WHAT IS BEING ASKED: The data below calls for an exact copy.

[Page-level text extractions]
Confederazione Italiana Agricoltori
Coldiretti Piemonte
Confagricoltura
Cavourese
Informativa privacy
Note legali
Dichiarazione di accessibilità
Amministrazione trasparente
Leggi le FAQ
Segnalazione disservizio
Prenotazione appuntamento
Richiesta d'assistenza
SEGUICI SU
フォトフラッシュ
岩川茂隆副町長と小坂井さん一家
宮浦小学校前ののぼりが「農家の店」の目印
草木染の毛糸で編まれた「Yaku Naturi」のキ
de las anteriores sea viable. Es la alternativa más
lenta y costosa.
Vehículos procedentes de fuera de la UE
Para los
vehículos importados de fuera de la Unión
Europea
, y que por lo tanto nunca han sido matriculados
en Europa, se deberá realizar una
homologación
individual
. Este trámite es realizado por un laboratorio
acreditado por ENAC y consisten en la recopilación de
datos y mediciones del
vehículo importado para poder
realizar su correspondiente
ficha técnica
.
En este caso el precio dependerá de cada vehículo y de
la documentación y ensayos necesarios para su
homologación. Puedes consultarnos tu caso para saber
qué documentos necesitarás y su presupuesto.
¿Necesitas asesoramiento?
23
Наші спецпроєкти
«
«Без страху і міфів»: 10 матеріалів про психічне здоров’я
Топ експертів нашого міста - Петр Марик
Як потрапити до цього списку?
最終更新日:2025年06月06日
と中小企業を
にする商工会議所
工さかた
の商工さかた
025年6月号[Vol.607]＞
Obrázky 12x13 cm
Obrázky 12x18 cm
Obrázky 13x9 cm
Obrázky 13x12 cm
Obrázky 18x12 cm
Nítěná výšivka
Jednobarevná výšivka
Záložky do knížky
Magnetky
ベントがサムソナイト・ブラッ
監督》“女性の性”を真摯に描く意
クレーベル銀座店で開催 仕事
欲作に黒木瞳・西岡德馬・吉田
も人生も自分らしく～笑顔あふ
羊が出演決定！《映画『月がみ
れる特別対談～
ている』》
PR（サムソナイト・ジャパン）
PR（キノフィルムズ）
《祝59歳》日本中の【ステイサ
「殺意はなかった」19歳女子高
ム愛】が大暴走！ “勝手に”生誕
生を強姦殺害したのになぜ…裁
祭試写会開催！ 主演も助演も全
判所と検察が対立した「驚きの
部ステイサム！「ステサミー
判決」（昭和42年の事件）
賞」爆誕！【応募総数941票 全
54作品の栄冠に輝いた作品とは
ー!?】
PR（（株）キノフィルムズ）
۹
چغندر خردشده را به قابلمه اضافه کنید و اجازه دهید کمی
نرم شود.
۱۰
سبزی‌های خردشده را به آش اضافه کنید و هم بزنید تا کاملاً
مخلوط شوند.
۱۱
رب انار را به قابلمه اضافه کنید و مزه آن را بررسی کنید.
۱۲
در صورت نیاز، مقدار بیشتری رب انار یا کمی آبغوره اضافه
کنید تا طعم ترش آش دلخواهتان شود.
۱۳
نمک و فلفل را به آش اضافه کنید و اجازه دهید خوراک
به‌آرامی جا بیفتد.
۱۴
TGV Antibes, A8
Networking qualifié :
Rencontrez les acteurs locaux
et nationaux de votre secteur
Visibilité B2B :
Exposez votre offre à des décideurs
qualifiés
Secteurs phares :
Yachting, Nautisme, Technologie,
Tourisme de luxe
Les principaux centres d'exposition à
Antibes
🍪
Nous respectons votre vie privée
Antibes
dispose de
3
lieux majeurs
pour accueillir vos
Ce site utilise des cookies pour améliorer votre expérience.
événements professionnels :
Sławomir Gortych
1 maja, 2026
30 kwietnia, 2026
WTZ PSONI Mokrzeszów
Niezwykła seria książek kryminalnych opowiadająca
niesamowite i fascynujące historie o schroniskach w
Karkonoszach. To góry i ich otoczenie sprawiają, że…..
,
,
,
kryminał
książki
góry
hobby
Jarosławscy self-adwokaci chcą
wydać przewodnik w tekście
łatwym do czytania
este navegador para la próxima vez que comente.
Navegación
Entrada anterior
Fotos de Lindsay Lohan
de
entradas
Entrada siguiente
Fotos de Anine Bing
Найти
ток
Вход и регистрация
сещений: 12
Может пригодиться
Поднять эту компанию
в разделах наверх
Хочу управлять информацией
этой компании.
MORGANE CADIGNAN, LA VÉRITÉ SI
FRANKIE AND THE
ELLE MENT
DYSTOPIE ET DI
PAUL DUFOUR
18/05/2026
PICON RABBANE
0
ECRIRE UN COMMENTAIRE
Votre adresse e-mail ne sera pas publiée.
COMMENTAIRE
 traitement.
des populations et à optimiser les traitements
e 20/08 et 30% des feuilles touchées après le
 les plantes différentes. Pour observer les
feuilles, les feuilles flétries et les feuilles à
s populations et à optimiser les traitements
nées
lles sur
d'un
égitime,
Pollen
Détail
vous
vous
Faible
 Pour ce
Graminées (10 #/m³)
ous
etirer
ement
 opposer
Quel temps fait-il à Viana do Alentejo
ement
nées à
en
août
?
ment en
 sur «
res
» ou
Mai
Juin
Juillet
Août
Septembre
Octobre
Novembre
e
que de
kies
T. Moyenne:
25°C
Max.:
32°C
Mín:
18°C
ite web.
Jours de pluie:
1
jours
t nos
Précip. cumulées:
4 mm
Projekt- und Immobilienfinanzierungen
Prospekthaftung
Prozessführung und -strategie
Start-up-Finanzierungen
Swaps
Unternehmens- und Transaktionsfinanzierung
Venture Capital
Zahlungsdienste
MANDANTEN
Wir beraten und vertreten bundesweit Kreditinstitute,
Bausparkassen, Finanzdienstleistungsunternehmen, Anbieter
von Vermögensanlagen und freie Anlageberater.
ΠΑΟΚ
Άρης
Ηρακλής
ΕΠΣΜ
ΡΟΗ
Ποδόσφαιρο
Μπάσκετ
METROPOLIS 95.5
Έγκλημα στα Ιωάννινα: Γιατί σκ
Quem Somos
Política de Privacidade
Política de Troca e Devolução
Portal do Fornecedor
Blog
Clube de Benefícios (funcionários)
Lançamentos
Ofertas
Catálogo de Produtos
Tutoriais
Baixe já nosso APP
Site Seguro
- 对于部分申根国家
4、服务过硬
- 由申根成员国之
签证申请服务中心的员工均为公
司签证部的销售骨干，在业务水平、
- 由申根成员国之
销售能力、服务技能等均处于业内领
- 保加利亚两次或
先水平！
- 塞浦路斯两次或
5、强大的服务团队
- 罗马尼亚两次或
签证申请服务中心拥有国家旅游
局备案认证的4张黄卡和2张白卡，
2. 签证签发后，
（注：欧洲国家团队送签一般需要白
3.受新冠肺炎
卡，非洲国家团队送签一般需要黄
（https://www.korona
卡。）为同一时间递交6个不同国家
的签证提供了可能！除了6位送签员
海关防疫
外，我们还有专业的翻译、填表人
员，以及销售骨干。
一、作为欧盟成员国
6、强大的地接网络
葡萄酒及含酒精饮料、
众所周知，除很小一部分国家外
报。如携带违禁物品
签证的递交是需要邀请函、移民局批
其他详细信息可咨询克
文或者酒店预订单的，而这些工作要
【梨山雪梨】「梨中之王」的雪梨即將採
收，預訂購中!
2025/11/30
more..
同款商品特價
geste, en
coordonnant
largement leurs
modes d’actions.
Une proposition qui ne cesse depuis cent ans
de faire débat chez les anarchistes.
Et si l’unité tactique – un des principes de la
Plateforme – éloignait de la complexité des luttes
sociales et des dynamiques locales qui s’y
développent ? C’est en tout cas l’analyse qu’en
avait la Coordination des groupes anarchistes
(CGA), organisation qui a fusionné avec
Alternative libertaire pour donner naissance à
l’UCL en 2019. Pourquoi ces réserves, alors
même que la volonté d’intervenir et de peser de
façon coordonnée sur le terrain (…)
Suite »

RESULT BELOW:
Confederazione Italiana Agricoltori
Coldiretti Piemonte
Confagricoltura
Cavourese
Informativa privacy
Note legali
Dichiarazione di accessibilità
Amministrazione trasparente
Leggi le FAQ
Segnalazione disservizio
Prenotazione appuntamento
Richiesta d'assistenza
SEGUICI SU
フォトフラッシュ
岩川茂隆副町長と小坂井さん一家
宮浦小学校前ののぼりが「農家の店」の目印
草木染の毛糸で編まれた「Yaku Naturi」のキ
de las anteriores sea viable. Es la alternativa más
lenta y costosa.
Vehículos procedentes de fuera de la UE
Para los
vehículos importados de fuera de la Unión
Europea
, y que por lo tanto nunca han sido matriculados
en Europa, se deberá realizar una
homologación
individual
. Este trámite es realizado por un laboratorio
acreditado por ENAC y consisten en la recopilación de
datos y mediciones del
vehículo importado para poder
realizar su correspondiente
ficha técnica
.
En este caso el precio dependerá de cada vehículo y de
la documentación y ensayos necesarios para su
homologación. Puedes consultarnos tu caso para saber
qué documentos necesitarás y su presupuesto.
¿Necesitas asesoramiento?
23
Наші спецпроєкти
«
«Без страху і міфів»: 10 матеріалів про психічне здоров’я
Топ експертів нашого міста - Петр Марик
Як потрапити до цього списку?
最終更新日:2025年06月06日
と中小企業を
にする商工会議所
工さかた
の商工さかた
025年6月号[Vol.607]＞
Obrázky 12x13 cm
Obrázky 12x18 cm
Obrázky 13x9 cm
Obrázky 13x12 cm
Obrázky 18x12 cm
Nítěná výšivka
Jednobarevná výšivka
Záložky do knížky
Magnetky
ベントがサムソナイト・ブラッ
監督》“女性の性”を真摯に描く意
クレーベル銀座店で開催 仕事
欲作に黒木瞳・西岡德馬・吉田
も人生も自分らしく～笑顔あふ
羊が出演決定！《映画『月がみ
れる特別対談～
ている』》
PR（サムソナイト・ジャパン）
PR（キノフィルムズ）
《祝59歳》日本中の【ステイサ
「殺意はなかった」19歳女子高
ム愛】が大暴走！ “勝手に”生誕
生を強姦殺害したのになぜ…裁
祭試写会開催！ 主演も助演も全
判所と検察が対立した「驚きの
部ステイサム！「ステサミー
判決」（昭和42年の事件）
賞」爆誕！【応募総数941票 全
54作品の栄冠に輝いた作品とは
ー!?】
PR（（株）キノフィルムズ）
۹
چغندر خردشده را به قابلمه اضافه کنید و اجازه دهید کمی
نرم شود.
۱۰
سبزی‌های خردشده را به آش اضافه کنید و هم بزنید تا کاملاً
مخلوط شوند.
۱۱
رب انار را به قابلمه اضافه کنید و مزه آن را بررسی کنید.
۱۲
در صورت نیاز، مقدار بیشتری رب انار یا کمی آبغوره اضافه
کنید تا طعم ترش آش دلخواهتان شود.
۱۳
نمک و فلفل را به آش اضافه کنید و اجازه دهید خوراک
به‌آرامی جا بیفتد.
۱۴
TGV Antibes, A8
Networking qualifié :
Rencontrez les acteurs locaux
et nationaux de votre secteur
Visibilité B2B :
Exposez votre offre à des décideurs
qualifiés
Secteurs phares :
Yachting, Nautisme, Technologie,
Tourisme de luxe
Les principaux centres d'exposition à
Antibes
🍪
Nous respectons votre vie privée
Antibes
dispose de
3
lieux majeurs
pour accueillir vos
Ce site utilise des cookies pour améliorer votre expérience.
événements professionnels :
Sławomir Gortych
1 maja, 2026
30 kwietnia, 2026
WTZ PSONI Mokrzeszów
Niezwykła seria książek kryminalnych opowiadająca
niesamowite i fascynujące historie o schroniskach w
Karkonoszach. To góry i ich otoczenie sprawiają, że…..
,
,
,
kryminał
książki
góry
hobby
Jarosławscy self-adwokaci chcą
wydać przewodnik w tekście
łatwym do czytania
este navegador para la próxima vez que comente.
Navegación
Entrada anterior
Fotos de Lindsay Lohan
de
entradas
Entrada siguiente
Fotos de Anine Bing
Найти
ток
Вход и регистрация
сещений: 12
Может пригодиться
Поднять эту компанию
в разделах наверх
Хочу управлять информацией
этой компании.
MORGANE CADIGNAN, LA VÉRITÉ SI
FRANKIE AND THE
ELLE MENT
DYSTOPIE ET DI
PAUL DUFOUR
18/05/2026
PICON RABBANE
0
ECRIRE UN COMMENTAIRE
Votre adresse e-mail ne sera pas publiée.
COMMENTAIRE
 traitement.
des populations et à optimiser les traitements
e 20/08 et 30% des feuilles touchées après le
 les plantes différentes. Pour observer les
feuilles, les feuilles flétries et les feuilles à
s populations et à optimiser les traitements
nées
lles sur
d'un
égitime,
Pollen
Détail
vous
vous
Faible
 Pour ce
Graminées (10 #/m³)
ous
etirer
ement
 opposer
Quel temps fait-il à Viana do Alentejo
ement
nées à
en
août
?
ment en
 sur «
res
» ou
Mai
Juin
Juillet
Août
Septembre
Octobre
Novembre
e
que de
kies
T. Moyenne:
25°C
Max.:
32°C
Mín:
18°C
ite web.
Jours de pluie:
1
jours
t nos
Précip. cumulées:
4 mm
Projekt- und Immobilienfinanzierungen
Prospekthaftung
Prozessführung und -strategie
Start-up-Finanzierungen
Swaps
Unternehmens- und Transaktionsfinanzierung
Venture Capital
Zahlungsdienste
MANDANTEN
Wir beraten und vertreten bundesweit Kreditinstitute,
Bausparkassen, Finanzdienstleistungsunternehmen, Anbieter
von Vermögensanlagen und freie Anlageberater.
ΠΑΟΚ
Άρης
Ηρακλής
ΕΠΣΜ
ΡΟΗ
Ποδόσφαιρο
Μπάσκετ
METROPOLIS 95.5
Έγκλημα στα Ιωάννινα: Γιατί σκ
Quem Somos
Política de Privacidade
Política de Troca e Devolução
Portal do Fornecedor
Blog
Clube de Benefícios (funcionários)
Lançamentos
Ofertas
Catálogo de Produtos
Tutoriais
Baixe já nosso APP
Site Seguro
- 对于部分申根国家
4、服务过硬
- 由申根成员国之
签证申请服务中心的员工均为公
司签证部的销售骨干，在业务水平、
- 由申根成员国之
销售能力、服务技能等均处于业内领
- 保加利亚两次或
先水平！
- 塞浦路斯两次或
5、强大的服务团队
- 罗马尼亚两次或
签证申请服务中心拥有国家旅游
局备案认证的4张黄卡和2张白卡，
2. 签证签发后，
（注：欧洲国家团队送签一般需要白
3.受新冠肺炎
卡，非洲国家团队送签一般需要黄
（https://www.korona
卡。）为同一时间递交6个不同国家
的签证提供了可能！除了6位送签员
海关防疫
外，我们还有专业的翻译、填表人
员，以及销售骨干。
一、作为欧盟成员国
6、强大的地接网络
葡萄酒及含酒精饮料、
众所周知，除很小一部分国家外
报。如携带违禁物品
签证的递交是需要邀请函、移民局批
其他详细信息可咨询克
文或者酒店预订单的，而这些工作要
【梨山雪梨】「梨中之王」的雪梨即將採
收，預訂購中!
2025/11/30
more..
同款商品特價
geste, en
coordonnant
largement leurs
modes d’actions.
Une proposition qui ne cesse depuis cent ans
de faire débat chez les anarchistes.
Et si l’unité tactique – un des principes de la
Plateforme – éloignait de la complexité des luttes
sociales et des dynamiques locales qui s’y
développent ? C’est en tout cas l’analyse qu’en
avait la Coordination des groupes anarchistes
(CGA), organisation qui a fusionné avec
Alternative libertaire pour donner naissance à
l’UCL en 2019. Pourquoi ces réserves, alors
même que la volonté d’intervenir et de peser de
façon coordonnée sur le terrain (…)
Suite »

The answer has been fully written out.